*PROMPT*: From the records below, print exactly the lines starting at the one containing "476 282 3555.6" and ending at the one containing "78 105 2496", ends included, and nothing else.

*RAW DATA*:
%%
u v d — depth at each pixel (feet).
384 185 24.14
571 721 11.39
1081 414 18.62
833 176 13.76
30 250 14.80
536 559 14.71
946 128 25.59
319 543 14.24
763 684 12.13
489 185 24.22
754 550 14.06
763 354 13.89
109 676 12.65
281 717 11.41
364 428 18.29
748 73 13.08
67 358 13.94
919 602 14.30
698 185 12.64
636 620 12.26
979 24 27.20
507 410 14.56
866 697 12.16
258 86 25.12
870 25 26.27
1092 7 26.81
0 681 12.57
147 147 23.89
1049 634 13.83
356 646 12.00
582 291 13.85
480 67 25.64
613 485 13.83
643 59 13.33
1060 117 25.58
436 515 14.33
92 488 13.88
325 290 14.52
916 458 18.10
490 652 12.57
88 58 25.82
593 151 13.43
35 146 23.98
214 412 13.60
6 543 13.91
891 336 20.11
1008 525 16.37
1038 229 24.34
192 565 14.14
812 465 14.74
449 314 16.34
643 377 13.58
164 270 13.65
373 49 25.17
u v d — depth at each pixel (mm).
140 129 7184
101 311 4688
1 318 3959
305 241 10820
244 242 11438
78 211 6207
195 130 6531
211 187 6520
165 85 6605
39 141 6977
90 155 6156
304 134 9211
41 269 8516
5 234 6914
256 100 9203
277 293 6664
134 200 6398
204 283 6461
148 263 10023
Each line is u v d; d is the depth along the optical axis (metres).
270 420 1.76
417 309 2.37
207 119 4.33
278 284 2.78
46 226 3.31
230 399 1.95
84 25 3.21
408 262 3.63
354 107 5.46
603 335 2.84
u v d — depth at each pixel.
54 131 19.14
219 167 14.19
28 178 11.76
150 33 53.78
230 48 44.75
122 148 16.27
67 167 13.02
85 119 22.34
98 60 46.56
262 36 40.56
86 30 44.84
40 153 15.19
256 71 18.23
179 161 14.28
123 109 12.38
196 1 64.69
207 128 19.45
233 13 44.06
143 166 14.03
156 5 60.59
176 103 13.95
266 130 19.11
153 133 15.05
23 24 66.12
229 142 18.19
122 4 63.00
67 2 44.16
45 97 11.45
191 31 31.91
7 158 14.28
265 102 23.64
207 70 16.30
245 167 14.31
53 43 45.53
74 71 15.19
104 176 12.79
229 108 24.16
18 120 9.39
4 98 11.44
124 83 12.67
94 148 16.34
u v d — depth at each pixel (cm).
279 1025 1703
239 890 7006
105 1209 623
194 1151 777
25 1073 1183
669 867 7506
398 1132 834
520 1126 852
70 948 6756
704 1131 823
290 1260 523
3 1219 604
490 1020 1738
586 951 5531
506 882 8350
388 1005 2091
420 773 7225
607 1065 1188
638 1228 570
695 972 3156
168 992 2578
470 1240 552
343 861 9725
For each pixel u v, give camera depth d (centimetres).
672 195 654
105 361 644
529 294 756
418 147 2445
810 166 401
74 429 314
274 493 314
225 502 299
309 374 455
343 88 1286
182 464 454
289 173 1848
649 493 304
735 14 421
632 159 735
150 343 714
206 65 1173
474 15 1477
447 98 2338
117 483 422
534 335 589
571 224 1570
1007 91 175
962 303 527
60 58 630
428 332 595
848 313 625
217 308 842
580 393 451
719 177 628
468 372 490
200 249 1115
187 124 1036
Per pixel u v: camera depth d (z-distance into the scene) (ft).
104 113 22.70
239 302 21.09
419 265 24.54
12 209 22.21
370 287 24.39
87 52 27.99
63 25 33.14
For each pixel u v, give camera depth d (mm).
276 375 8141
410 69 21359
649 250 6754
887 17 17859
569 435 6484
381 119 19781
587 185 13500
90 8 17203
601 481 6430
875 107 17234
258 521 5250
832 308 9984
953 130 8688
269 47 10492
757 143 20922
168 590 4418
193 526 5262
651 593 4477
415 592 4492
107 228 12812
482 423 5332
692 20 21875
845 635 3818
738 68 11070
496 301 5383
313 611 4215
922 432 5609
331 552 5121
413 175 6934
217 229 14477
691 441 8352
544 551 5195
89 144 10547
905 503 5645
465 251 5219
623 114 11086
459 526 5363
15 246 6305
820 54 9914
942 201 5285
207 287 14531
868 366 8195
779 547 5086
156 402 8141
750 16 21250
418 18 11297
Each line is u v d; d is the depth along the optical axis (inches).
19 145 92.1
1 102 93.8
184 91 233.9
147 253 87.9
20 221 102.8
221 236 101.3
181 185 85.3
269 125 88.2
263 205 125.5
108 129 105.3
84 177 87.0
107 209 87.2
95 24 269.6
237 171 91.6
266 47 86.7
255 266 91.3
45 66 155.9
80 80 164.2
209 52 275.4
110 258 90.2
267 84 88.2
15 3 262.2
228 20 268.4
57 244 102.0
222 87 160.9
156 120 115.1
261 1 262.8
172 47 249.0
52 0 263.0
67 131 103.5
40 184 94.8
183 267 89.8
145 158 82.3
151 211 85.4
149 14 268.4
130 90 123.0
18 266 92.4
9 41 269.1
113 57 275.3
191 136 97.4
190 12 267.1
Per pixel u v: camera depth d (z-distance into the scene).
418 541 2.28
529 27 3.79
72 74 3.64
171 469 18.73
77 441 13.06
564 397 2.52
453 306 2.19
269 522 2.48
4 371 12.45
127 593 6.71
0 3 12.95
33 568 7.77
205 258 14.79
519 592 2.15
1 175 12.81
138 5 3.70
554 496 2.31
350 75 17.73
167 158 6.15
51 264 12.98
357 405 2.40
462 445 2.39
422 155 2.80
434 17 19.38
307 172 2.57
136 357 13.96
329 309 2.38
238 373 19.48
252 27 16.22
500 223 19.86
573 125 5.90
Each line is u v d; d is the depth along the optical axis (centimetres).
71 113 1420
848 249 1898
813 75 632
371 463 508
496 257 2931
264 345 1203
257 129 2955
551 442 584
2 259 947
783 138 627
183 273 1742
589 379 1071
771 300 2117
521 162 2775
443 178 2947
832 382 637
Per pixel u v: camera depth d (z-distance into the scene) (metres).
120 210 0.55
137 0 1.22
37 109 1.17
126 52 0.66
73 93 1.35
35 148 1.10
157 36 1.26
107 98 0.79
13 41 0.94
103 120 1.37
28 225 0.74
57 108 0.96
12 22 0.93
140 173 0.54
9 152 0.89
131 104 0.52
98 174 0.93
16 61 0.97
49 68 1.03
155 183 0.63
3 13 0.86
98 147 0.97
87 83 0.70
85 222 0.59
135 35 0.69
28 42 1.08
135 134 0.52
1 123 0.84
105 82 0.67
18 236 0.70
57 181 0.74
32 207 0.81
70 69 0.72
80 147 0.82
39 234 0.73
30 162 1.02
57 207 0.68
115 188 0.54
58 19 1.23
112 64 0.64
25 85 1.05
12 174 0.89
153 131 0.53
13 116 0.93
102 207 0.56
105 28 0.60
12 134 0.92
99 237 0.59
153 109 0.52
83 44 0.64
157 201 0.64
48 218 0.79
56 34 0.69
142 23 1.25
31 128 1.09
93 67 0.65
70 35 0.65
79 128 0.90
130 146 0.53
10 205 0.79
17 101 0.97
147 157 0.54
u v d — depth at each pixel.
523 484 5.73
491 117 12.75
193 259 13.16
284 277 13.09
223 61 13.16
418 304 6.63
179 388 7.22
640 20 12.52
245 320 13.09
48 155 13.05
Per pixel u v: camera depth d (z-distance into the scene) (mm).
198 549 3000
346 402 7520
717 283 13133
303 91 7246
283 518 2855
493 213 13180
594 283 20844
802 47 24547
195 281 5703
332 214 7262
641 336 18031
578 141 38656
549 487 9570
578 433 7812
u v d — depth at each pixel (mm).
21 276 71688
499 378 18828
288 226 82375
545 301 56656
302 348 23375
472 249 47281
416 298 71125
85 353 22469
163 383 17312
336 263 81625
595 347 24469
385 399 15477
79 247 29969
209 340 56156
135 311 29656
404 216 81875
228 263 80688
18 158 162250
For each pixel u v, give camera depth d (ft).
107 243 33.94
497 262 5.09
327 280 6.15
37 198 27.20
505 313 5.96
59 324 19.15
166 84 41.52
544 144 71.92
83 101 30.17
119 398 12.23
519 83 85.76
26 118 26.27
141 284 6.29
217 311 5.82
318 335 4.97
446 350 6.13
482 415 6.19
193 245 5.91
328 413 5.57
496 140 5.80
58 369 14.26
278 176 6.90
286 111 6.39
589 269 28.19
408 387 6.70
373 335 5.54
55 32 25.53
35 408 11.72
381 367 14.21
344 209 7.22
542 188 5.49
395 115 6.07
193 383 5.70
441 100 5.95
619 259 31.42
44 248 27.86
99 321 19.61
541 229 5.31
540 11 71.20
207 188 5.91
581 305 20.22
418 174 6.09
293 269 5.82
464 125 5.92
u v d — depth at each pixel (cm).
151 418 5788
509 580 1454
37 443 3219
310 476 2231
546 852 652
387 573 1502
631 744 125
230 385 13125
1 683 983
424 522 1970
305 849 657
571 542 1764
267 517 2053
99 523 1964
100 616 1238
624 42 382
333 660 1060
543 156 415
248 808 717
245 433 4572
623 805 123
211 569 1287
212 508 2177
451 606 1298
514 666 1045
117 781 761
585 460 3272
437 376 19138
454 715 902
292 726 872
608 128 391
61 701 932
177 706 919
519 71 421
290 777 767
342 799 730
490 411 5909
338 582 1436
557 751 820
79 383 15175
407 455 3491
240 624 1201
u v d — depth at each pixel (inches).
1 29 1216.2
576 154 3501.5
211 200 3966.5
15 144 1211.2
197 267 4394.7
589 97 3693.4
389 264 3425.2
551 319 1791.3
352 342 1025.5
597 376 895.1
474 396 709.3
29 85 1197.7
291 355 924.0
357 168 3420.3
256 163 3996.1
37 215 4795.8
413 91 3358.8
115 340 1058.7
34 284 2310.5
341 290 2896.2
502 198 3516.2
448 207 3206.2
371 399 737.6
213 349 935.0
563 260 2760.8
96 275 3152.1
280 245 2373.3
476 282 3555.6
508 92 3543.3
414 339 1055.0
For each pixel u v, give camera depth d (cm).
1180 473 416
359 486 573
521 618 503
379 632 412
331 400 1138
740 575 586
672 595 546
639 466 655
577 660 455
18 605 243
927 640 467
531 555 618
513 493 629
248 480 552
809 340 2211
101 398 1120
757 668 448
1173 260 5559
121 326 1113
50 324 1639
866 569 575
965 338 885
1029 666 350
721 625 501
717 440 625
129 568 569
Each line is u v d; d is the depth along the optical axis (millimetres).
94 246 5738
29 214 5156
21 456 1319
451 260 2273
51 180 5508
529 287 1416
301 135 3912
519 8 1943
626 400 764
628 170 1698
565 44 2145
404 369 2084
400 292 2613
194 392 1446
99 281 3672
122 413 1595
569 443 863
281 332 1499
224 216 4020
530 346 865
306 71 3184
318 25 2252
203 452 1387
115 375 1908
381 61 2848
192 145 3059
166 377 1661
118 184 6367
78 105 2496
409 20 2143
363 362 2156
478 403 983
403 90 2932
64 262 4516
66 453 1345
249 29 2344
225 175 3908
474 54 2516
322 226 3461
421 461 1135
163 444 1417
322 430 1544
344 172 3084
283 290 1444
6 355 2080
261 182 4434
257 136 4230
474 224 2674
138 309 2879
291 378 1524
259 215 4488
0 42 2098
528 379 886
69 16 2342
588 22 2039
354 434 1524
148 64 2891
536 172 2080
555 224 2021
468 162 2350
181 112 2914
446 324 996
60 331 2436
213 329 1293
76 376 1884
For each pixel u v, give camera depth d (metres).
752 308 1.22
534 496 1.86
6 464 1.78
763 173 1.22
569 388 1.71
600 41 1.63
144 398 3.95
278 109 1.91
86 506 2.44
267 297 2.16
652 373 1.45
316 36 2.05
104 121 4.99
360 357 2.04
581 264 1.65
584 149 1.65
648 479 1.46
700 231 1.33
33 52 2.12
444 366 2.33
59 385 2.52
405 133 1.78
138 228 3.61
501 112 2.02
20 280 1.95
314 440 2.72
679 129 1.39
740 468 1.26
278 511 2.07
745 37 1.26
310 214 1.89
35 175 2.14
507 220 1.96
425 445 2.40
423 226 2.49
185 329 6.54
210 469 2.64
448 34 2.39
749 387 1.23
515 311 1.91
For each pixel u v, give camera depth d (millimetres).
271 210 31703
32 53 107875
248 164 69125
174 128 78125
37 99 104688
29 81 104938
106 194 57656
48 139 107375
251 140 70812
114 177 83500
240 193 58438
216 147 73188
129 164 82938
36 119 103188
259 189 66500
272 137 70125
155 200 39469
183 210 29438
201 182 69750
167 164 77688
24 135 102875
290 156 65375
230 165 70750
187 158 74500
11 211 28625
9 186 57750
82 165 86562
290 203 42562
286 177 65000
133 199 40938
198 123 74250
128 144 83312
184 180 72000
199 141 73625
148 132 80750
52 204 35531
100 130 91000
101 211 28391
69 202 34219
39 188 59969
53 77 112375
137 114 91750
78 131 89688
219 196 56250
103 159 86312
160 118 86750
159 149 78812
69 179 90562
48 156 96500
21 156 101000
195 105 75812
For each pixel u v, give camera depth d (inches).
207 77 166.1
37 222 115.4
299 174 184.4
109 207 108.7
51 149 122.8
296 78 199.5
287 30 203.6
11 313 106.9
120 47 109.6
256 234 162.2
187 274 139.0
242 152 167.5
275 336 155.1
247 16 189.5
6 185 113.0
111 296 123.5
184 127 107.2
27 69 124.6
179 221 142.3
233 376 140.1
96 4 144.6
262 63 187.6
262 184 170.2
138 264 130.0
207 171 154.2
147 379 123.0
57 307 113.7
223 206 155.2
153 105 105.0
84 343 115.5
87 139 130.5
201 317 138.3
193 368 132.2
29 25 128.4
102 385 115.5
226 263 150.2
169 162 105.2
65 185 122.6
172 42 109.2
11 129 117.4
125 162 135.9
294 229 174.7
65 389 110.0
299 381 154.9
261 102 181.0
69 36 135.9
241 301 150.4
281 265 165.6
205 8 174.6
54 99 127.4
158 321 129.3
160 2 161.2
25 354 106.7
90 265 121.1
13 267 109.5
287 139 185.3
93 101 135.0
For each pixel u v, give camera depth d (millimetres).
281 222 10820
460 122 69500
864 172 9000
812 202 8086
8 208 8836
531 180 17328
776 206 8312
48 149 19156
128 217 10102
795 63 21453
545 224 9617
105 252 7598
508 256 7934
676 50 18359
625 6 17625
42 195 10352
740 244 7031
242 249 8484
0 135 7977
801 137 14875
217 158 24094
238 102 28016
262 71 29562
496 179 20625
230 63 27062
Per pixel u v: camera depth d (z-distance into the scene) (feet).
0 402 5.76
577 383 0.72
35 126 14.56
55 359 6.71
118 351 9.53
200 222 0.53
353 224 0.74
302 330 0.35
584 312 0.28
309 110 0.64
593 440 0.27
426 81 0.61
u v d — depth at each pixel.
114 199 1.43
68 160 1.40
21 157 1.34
%%
*REPLY TO THE TASK*:
476 282 3555.6
508 92 3543.3
414 339 1055.0
For each pixel u v, give camera depth d (cm).
1180 473 416
359 486 573
521 618 503
379 632 412
331 400 1138
740 575 586
672 595 546
639 466 655
577 660 455
18 605 243
927 640 467
531 555 618
513 493 629
248 480 552
809 340 2211
101 398 1120
757 668 448
1173 260 5559
121 326 1113
50 324 1639
866 569 575
965 338 885
1029 666 350
721 625 501
717 440 625
129 568 569
Each line is u v d; d is the depth along the optical axis (millimetres).
94 246 5738
29 214 5156
21 456 1319
451 260 2273
51 180 5508
529 287 1416
301 135 3912
519 8 1943
626 400 764
628 170 1698
565 44 2145
404 369 2084
400 292 2613
194 392 1446
99 281 3672
122 413 1595
569 443 863
281 332 1499
224 216 4020
530 346 865
306 71 3184
318 25 2252
203 452 1387
115 375 1908
381 61 2848
192 145 3059
166 377 1661
118 184 6367
78 105 2496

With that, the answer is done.